**GIVEN INSTRUCTION**
Print the data exactly as it is given, please.

**Data listing**
**********

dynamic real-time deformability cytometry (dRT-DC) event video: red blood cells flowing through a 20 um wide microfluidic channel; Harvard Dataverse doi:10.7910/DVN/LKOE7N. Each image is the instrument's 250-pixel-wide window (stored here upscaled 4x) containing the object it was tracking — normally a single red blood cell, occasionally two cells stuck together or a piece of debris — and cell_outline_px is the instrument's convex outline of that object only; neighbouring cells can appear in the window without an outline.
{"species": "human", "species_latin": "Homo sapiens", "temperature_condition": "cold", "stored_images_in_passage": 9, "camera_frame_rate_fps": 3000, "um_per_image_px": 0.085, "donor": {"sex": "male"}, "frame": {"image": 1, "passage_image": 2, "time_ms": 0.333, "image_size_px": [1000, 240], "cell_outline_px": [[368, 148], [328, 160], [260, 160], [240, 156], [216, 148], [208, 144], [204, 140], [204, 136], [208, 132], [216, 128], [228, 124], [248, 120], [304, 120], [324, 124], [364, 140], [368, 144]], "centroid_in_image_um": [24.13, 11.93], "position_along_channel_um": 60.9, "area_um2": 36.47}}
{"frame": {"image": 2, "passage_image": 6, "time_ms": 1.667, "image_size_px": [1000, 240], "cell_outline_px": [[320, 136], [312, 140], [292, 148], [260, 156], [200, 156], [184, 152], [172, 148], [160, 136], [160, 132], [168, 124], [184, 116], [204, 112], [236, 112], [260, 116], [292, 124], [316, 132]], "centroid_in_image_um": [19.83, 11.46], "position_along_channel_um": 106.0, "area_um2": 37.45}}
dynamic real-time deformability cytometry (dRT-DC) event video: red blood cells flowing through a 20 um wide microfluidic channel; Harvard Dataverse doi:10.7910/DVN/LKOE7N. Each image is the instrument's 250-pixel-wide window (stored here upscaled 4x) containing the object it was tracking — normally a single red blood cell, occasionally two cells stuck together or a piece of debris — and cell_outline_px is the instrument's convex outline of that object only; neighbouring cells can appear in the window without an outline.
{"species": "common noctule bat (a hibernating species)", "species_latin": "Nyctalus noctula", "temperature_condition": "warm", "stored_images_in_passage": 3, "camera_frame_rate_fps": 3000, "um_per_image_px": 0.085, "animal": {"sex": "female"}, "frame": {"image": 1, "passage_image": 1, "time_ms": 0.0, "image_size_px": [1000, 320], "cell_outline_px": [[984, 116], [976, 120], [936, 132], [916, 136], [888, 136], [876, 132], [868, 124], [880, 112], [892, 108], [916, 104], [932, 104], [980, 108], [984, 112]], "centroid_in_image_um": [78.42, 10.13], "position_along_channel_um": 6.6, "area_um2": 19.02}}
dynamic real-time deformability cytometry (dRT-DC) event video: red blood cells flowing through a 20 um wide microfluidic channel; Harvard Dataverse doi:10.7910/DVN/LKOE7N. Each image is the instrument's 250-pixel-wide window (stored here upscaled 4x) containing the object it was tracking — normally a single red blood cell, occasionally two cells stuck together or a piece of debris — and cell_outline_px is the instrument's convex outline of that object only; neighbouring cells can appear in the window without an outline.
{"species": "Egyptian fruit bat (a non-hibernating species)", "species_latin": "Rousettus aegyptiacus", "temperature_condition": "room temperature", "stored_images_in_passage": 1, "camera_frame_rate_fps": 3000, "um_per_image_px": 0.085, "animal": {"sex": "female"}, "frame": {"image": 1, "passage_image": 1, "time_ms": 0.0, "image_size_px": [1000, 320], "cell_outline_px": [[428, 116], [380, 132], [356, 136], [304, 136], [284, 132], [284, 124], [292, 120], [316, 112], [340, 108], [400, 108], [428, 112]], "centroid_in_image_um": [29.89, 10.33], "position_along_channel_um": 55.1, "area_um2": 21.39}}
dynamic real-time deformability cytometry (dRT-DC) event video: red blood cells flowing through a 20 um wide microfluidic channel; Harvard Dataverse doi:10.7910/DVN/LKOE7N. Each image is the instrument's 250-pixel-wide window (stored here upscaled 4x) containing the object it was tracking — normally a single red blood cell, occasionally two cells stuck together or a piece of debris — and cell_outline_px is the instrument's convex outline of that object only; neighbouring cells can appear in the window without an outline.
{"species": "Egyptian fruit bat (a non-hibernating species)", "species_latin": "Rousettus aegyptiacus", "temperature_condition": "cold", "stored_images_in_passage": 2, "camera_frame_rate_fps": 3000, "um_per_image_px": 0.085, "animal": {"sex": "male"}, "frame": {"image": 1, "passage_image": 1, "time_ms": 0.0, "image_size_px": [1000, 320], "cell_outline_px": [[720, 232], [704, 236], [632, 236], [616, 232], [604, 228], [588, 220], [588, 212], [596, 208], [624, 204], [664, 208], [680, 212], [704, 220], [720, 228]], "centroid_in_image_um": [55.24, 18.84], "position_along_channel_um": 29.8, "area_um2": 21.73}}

**********

**RESULT**
dynamic real-time deformability cytometry (dRT-DC) event video: red blood cells flowing through a 20 um wide microfluidic channel; Harvard Dataverse doi:10.7910/DVN/LKOE7N. Each image is the instrument's 250-pixel-wide window (stored here upscaled 4x) containing the object it was tracking — normally a single red blood cell, occasionally two cells stuck together or a piece of debris — and cell_outline_px is the instrument's convex outline of that object only; neighbouring cells can appear in the window without an outline.
{"species": "human", "species_latin": "Homo sapiens", "temperature_condition": "cold", "stored_images_in_passage": 9, "camera_frame_rate_fps": 3000, "um_per_image_px": 0.085, "donor": {"sex": "male"}, "frame": {"image": 1, "passage_image": 2, "time_ms": 0.333, "image_size_px": [1000, 240], "cell_outline_px": [[368, 148], [328, 160], [260, 160], [240, 156], [216, 148], [208, 144], [204, 140], [204, 136], [208, 132], [216, 128], [228, 124], [248, 120], [304, 120], [324, 124], [364, 140], [368, 144]], "centroid_in_image_um": [24.13, 11.93], "position_along_channel_um": 60.9, "area_um2": 36.47}}
{"frame": {"image": 2, "passage_image": 6, "time_ms": 1.667, "image_size_px": [1000, 240], "cell_outline_px": [[320, 136], [312, 140], [292, 148], [260, 156], [200, 156], [184, 152], [172, 148], [160, 136], [160, 132], [168, 124], [184, 116], [204, 112], [236, 112], [260, 116], [292, 124], [316, 132]], "centroid_in_image_um": [19.83, 11.46], "position_along_channel_um": 106.0, "area_um2": 37.45}}
dynamic real-time deformability cytometry (dRT-DC) event video: red blood cells flowing through a 20 um wide microfluidic channel; Harvard Dataverse doi:10.7910/DVN/LKOE7N. Each image is the instrument's 250-pixel-wide window (stored here upscaled 4x) containing the object it was tracking — normally a single red blood cell, occasionally two cells stuck together or a piece of debris — and cell_outline_px is the instrument's convex outline of that object only; neighbouring cells can appear in the window without an outline.
{"species": "common noctule bat (a hibernating species)", "species_latin": "Nyctalus noctula", "temperature_condition": "warm", "stored_images_in_passage": 3, "camera_frame_rate_fps": 3000, "um_per_image_px": 0.085, "animal": {"sex": "female"}, "frame": {"image": 1, "passage_image": 1, "time_ms": 0.0, "image_size_px": [1000, 320], "cell_outline_px": [[984, 116], [976, 120], [936, 132], [916, 136], [888, 136], [876, 132], [868, 124], [880, 112], [892, 108], [916, 104], [932, 104], [980, 108], [984, 112]], "centroid_in_image_um": [78.42, 10.13], "position_along_channel_um": 6.6, "area_um2": 19.02}}
dynamic real-time deformability cytometry (dRT-DC) event video: red blood cells flowing through a 20 um wide microfluidic channel; Harvard Dataverse doi:10.7910/DVN/LKOE7N. Each image is the instrument's 250-pixel-wide window (stored here upscaled 4x) containing the object it was tracking — normally a single red blood cell, occasionally two cells stuck together or a piece of debris — and cell_outline_px is the instrument's convex outline of that object only; neighbouring cells can appear in the window without an outline.
{"species": "Egyptian fruit bat (a non-hibernating species)", "species_latin": "Rousettus aegyptiacus", "temperature_condition": "room temperature", "stored_images_in_passage": 1, "camera_frame_rate_fps": 3000, "um_per_image_px": 0.085, "animal": {"sex": "female"}, "frame": {"image": 1, "passage_image": 1, "time_ms": 0.0, "image_size_px": [1000, 320], "cell_outline_px": [[428, 116], [380, 132], [356, 136], [304, 136], [284, 132], [284, 124], [292, 120], [316, 112], [340, 108], [400, 108], [428, 112]], "centroid_in_image_um": [29.89, 10.33], "position_along_channel_um": 55.1, "area_um2": 21.39}}
dynamic real-time deformability cytometry (dRT-DC) event video: red blood cells flowing through a 20 um wide microfluidic channel; Harvard Dataverse doi:10.7910/DVN/LKOE7N. Each image is the instrument's 250-pixel-wide window (stored here upscaled 4x) containing the object it was tracking — normally a single red blood cell, occasionally two cells stuck together or a piece of debris — and cell_outline_px is the instrument's convex outline of that object only; neighbouring cells can appear in the window without an outline.
{"species": "Egyptian fruit bat (a non-hibernating species)", "species_latin": "Rousettus aegyptiacus", "temperature_condition": "cold", "stored_images_in_passage": 2, "camera_frame_rate_fps": 3000, "um_per_image_px": 0.085, "animal": {"sex": "male"}, "frame": {"image": 1, "passage_image": 1, "time_ms": 0.0, "image_size_px": [1000, 320], "cell_outline_px": [[720, 232], [704, 236], [632, 236], [616, 232], [604, 228], [588, 220], [588, 212], [596, 208], [624, 204], [664, 208], [680, 212], [704, 220], [720, 228]], "centroid_in_image_um": [55.24, 18.84], "position_along_channel_um": 29.8, "area_um2": 21.73}}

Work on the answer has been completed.